A 32 ans, Biba sillonne la capitale burkinabè dans sa petite Citroën verte et rose hors d’âge. Elle est la seule femme chauffeur de taxi à Ouagadougou. Le taxi lui rapporte entre 100.000 et 250.000 francs CFA (150 à 380 euros) par mois, un revenu correct au Burkina Faso.
«J’ai de la chance parce que ça se passe bien. Depuis que j’ai commencé, je suis encouragée par tout le monde», confie Bibata Gansgné, 32 ans. Depuis qu’elle s’est lancée dans le métier, il y a huit ans, elle est même devenue une sorte de mascotte pour ses collègues masculins.
«Il y a des femmes qui conduisent des remorques, il y a des femmes qui conduisent des camions, mais des taxis, c’est rare d’en voir parce qu’on prend plusieurs personnes à gauche à droite… Pour une femme, c’est un peu difficile», estime un collègue masculin, Aboubakar Ben Sidik. Il est admiratif: «Elle a du courage!»
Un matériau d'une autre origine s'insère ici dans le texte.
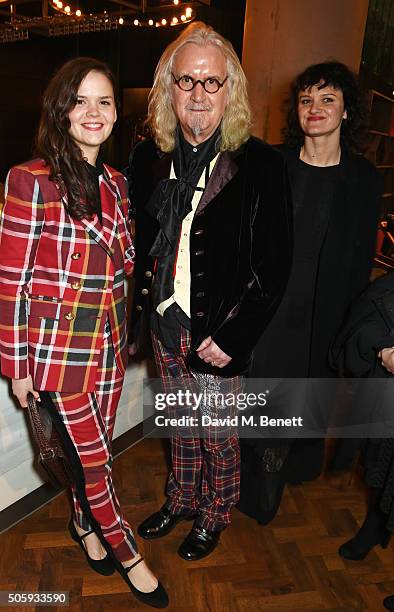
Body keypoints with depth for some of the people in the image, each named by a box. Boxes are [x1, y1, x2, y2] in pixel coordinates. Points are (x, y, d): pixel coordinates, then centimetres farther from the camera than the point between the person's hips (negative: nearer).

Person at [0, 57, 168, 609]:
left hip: (110, 340, 5)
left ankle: (83, 521, 50)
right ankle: (126, 553, 35)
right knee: (93, 457, 10)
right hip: (58, 345, -5)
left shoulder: (115, 182, 6)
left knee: (96, 447, 21)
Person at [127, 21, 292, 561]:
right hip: (165, 322, 4)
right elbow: (140, 243, 9)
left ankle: (214, 515, 43)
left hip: (218, 333, -4)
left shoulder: (259, 165, -14)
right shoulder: (149, 158, 0)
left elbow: (274, 266, -13)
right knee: (181, 422, 23)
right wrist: (139, 311, 3)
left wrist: (232, 337, -15)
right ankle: (182, 498, 49)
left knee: (218, 433, 15)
Biba souligne la bienveillance de ses collègues masculins: «Même lorsque j’ai une panne, il y a toujours un taximètre pour venir me dépanner.» Elle est aussi appréciée des clients, explique Brigitte, propriétaire de la maison d’hôtes Chez Sego: «Je fais appel à elle le plus souvent possible – quand elle n’est pas prise, parce qu’elle est très souvent prise –, elle est très sérieuse, compétente, elle conduit très bien, très prudemment et tous les clients l’apprécient». Certains clients sont même devenus amis avec elle.
Les journées de travail sont longues pour Biba, mère d’un garçon de 6 ans. Réveil à 5h30 le matin pour s’occuper de son petit et l’emmener à l’école, puis conduite jusqu’en soirée, parfois tard, tant qu’il y a des clients. «Quand je suis débordée, j’ai ma famille, j’ai des gens pour aller chercher mon enfant et l’amener à la maison», explique-t-elle.
Le taxi lui rapporte entre 100.000 et 250.000 francs CFA (150 à 380 euros) par mois, un revenu correct au Burkina Faso. Couturière de formation, elle a décidé au départ de devenir taxiwoman pour gagner un complément de revenu. «J’avais déjà le permis de conduire. Pourquoi ne pas essayer de (le) valoriser? C’est là que j’ai commencé le taxi, et ça allait», raconte-t-elle. «C’est vrai qu’avec mes collègues, il y en a quelques-uns qui se sont dit que je n’allais pas pouvoir tenir parce que c’est un travail d’homme. Et deux ans plus tard, ils m’ont dit: « Maintenant, tu as souvent plus de clientèle que nous! »»
Bibata Gansgné voit désormais plus loin: «Mon projet à long terme, c’est d’avoir une société de taxis», dans laquelle elle compte embaucher des femmes comme chauffeurs. Avec une discrimination positive: «Si une femme et un homme se présentent, la femme sera prioritaire», précise-t-elle.
«Je ne sais pas pourquoi il n’y a pas d’autres femmes taxi. Peut-être qu’elles trouvent que c’est un travail d’homme ou peut-être que le courage leur manque?», s’interroge Biba. «Il ne faut pas écouter le jugement des gens. Moi j’encourage les gens, surtout les femmes, à se donner à fond. Il ne faut pas dépendre de quelqu’un, il faut compter sur soi-même.»
En attendant de pouvoir monter sa société, Biba économise pour acheter un nouveau véhicule. Il devra être climatisé, afin de satisfaire sa clientèle pendant les périodes de fortes chaleurs, et tout-terrain, pour amener ses clients dans tout le Burkina.